Records to process:
■ ■ ■ ■ ■ ■ ■
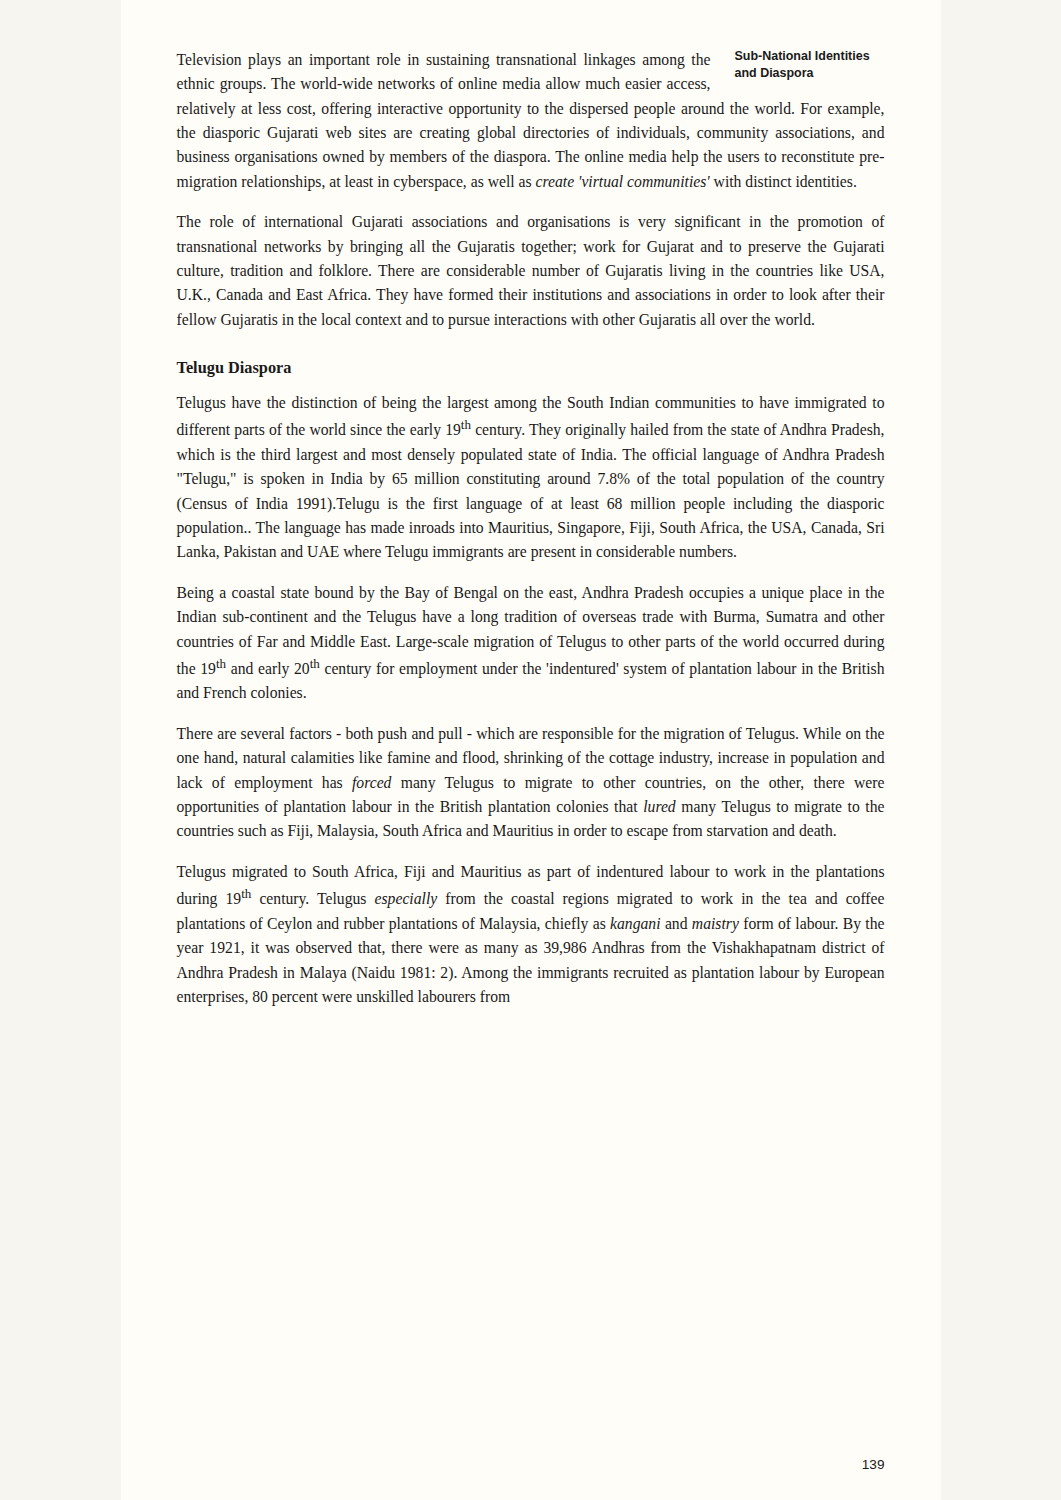Sub-National Identities and Diaspora
Television plays an important role in sustaining transnational linkages among the ethnic groups. The world-wide networks of online media allow much easier access, relatively at less cost, offering interactive opportunity to the dispersed people around the world. For example, the diasporic Gujarati web sites are creating global directories of individuals, community associations, and business organisations owned by members of the diaspora. The online media help the users to reconstitute pre-migration relationships, at least in cyberspace, as well as create 'virtual communities' with distinct identities.
The role of international Gujarati associations and organisations is very significant in the promotion of transnational networks by bringing all the Gujaratis together; work for Gujarat and to preserve the Gujarati culture, tradition and folklore. There are considerable number of Gujaratis living in the countries like USA, U.K., Canada and East Africa. They have formed their institutions and associations in order to look after their fellow Gujaratis in the local context and to pursue interactions with other Gujaratis all over the world.
Telugu Diaspora
Telugus have the distinction of being the largest among the South Indian communities to have immigrated to different parts of the world since the early 19th century. They originally hailed from the state of Andhra Pradesh, which is the third largest and most densely populated state of India. The official language of Andhra Pradesh "Telugu," is spoken in India by 65 million constituting around 7.8% of the total population of the country (Census of India 1991).Telugu is the first language of at least 68 million people including the diasporic population.. The language has made inroads into Mauritius, Singapore, Fiji, South Africa, the USA, Canada, Sri Lanka, Pakistan and UAE where Telugu immigrants are present in considerable numbers.
Being a coastal state bound by the Bay of Bengal on the east, Andhra Pradesh occupies a unique place in the Indian sub-continent and the Telugus have a long tradition of overseas trade with Burma, Sumatra and other countries of Far and Middle East. Large-scale migration of Telugus to other parts of the world occurred during the 19th and early 20th century for employment under the 'indentured' system of plantation labour in the British and French colonies.
There are several factors - both push and pull - which are responsible for the migration of Telugus. While on the one hand, natural calamities like famine and flood, shrinking of the cottage industry, increase in population and lack of employment has forced many Telugus to migrate to other countries, on the other, there were opportunities of plantation labour in the British plantation colonies that lured many Telugus to migrate to the countries such as Fiji, Malaysia, South Africa and Mauritius in order to escape from starvation and death.
Telugus migrated to South Africa, Fiji and Mauritius as part of indentured labour to work in the plantations during 19th century. Telugus especially from the coastal regions migrated to work in the tea and coffee plantations of Ceylon and rubber plantations of Malaysia, chiefly as kangani and maistry form of labour. By the year 1921, it was observed that, there were as many as 39,986 Andhras from the Vishakhapatnam district of Andhra Pradesh in Malaya (Naidu 1981: 2). Among the immigrants recruited as plantation labour by European enterprises, 80 percent were unskilled labourers from
139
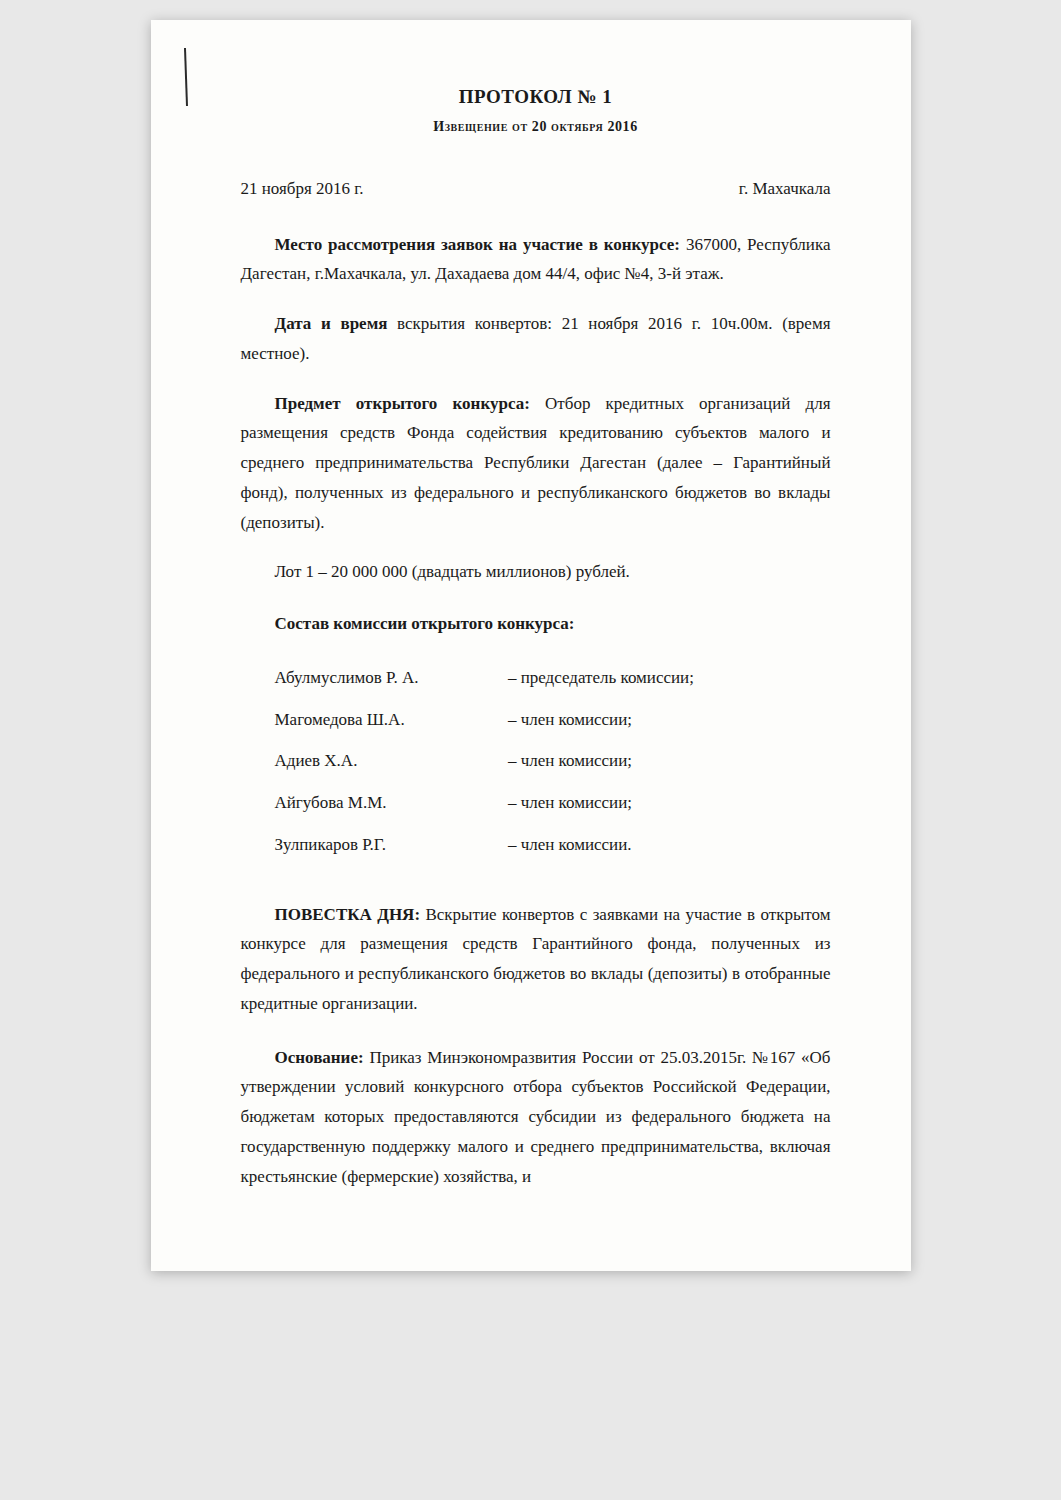ПРОТОКОЛ № 1
Извещение от 20 октября 2016
21 ноября 2016 г. г. Махачкала
Место рассмотрения заявок на участие в конкурсе: 367000, Республика Дагестан, г.Махачкала, ул. Дахадаева дом 44/4, офис №4, 3-й этаж.
Дата и время вскрытия конвертов: 21 ноября 2016 г. 10ч.00м. (время местное).
Предмет открытого конкурса: Отбор кредитных организаций для размещения средств Фонда содействия кредитованию субъектов малого и среднего предпринимательства Республики Дагестан (далее – Гарантийный фонд), полученных из федерального и республиканского бюджетов во вклады (депозиты).
Лот 1 – 20 000 000 (двадцать миллионов) рублей.
Состав комиссии открытого конкурса:
| Абулмуслимов Р. А. | – председатель комиссии; |
| Магомедова Ш.А. | – член комиссии; |
| Адиев Х.А. | – член комиссии; |
| Айгубова М.М. | – член комиссии; |
| Зулпикаров Р.Г. | – член комиссии. |
ПОВЕСТКА ДНЯ: Вскрытие конвертов с заявками на участие в открытом конкурсе для размещения средств Гарантийного фонда, полученных из федерального и республиканского бюджетов во вклады (депозиты) в отобранные кредитные организации.
Основание: Приказ Минэкономразвития России от 25.03.2015г. №167 «Об утверждении условий конкурсного отбора субъектов Российской Федерации, бюджетам которых предоставляются субсидии из федерального бюджета на государственную поддержку малого и среднего предпринимательства, включая крестьянские (фермерские) хозяйства, и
■ ■ ■ ■ ■ ■ ■
Exercise description: Retrieve every line above holding the word "ноября".

Exercise output:
21 ноября 2016 г. г. Махачкала
Дата и время вскрытия конвертов: 21 ноября 2016 г. 10ч.00м. (время местное).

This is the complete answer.